La demande d’enquête sismique intervient alors qu’un juge devrait bientôt se prononcer sur les deux poursuites intentées par des groupes environnementaux cherchant à annuler l’approbation de Willow. Les groupes ont fait valoir que l’administration Biden n’avait pas réussi à évaluer correctement les impacts environnementaux du projet, notamment la manière dont il aggraverait le changement climatique. Les parties ont demandé une décision d’ici début novembre.

La proposition sismique de ConocoPhillips indique que la société cherche à mener une enquête, qui implique de frapper le sol avec des machines géantes, sur 160 300 acres entourant le projet Willow. La demande initiale demandait des tests sur 272 044 acres. Willow serait le projet pétrolier le plus à l’ouest le long du versant nord de l’Alaska, s’étendant plus profondément dans la réserve nationale de pétrole. La réserve de 23 millions d’acres est gérée par le BLM et, bien qu’elle ait été initialement réservée à l’approvisionnement en pétrole de la Marine, il s’agit en grande partie d’une nature sauvage sous-exploitée.

ConocoPhillips détient 1,1 million d’acres de baux à travers la réserve, selon Audubon Alaska, et en 2021, un dirigeant de l’entreprise a déclaré que Willow pourrait être le « prochain grand hub de l’Alaska » et aiderait l’entreprise à accéder à jusqu’à 3 milliards de barils de pétrole et de gaz à proximité. Willow pourrait donc servir de tremplin vers un développement ultérieur.
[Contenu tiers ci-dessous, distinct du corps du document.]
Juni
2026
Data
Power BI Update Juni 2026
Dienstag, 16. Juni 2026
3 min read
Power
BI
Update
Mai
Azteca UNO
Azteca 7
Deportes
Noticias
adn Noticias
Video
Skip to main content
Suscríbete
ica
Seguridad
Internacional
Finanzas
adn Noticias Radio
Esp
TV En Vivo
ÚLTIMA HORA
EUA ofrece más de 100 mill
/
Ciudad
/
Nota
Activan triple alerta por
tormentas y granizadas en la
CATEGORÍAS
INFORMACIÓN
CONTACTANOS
Les militants craignaient que l’application sismique soit une confirmation que ConocoPhillips poursuivait cet objectif.

Même l’étude sismique elle-même serait dommageable, a déclaré Ahtuangaruak. Les habitants de Nuiqsut dépendent du caribou comme source de nourriture essentielle, et un troupeau important migre à travers la zone où des tests sismiques auraient lieu. Ahtuangaruak a déclaré que la migration commence entre février et avril, et la proposition de ConocoPhillips indique que l’enquête se déroulerait de janvier à avril.
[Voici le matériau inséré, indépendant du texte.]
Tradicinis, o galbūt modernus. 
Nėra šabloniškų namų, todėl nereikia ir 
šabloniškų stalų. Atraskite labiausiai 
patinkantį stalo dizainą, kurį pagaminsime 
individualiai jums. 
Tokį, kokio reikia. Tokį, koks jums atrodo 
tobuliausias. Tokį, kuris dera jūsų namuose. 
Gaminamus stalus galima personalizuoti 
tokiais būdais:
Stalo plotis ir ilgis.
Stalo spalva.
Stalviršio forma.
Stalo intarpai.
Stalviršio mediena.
Les tests nécessiteraient un camp mobile comprenant des dizaines de pièces d’équipement lourd, ainsi que des véhicules et des remorques pour loger les travailleurs, ce qui pourrait effrayer les animaux.
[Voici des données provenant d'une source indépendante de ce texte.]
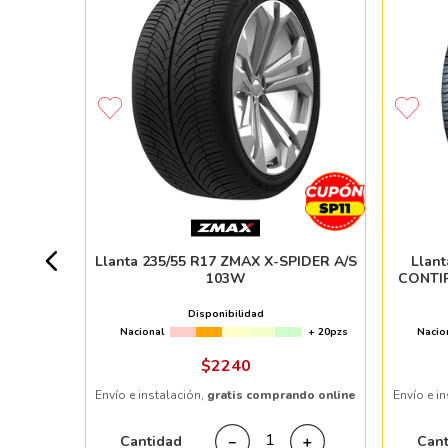
ESTONE
+ 80pzs
Llanta 235/55 R17 ZMAX X-SPIDER A/S
Llan
103W
CONTI
%
Disponibilidad
Nacional
+ 20pzs
Nacio
ndo online
$
2240
Envío e instalación,
gratis comprando online
Envío e i
＋
Cantidad
Can
－
＋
« Lorsque vous lancez une activité sismique dans cette zone où nous dépendons des animaux pour migrer, vous vous engagez à ce qu’ils n’y arriveront pas », a déclaré Ahtuangaruak. « Nous l’avons répété à maintes reprises. »

La proposition ne mentionne aucune mesure pour éviter le caribou.

Vendredi, le site Internet du bureau a annoncé qu’il ouvrirait la proposition aux commentaires du public une fois qu’une évaluation environnementale serait terminée. Dans sa candidature, ConocoPhillips a indiqué vouloir commencer les travaux dès la mi-novembre.

À ce stade, les groupes environnementaux espèrent obtenir une décision sur les poursuites, ce qui pourrait potentiellement bloquer tout développement associé à Willow.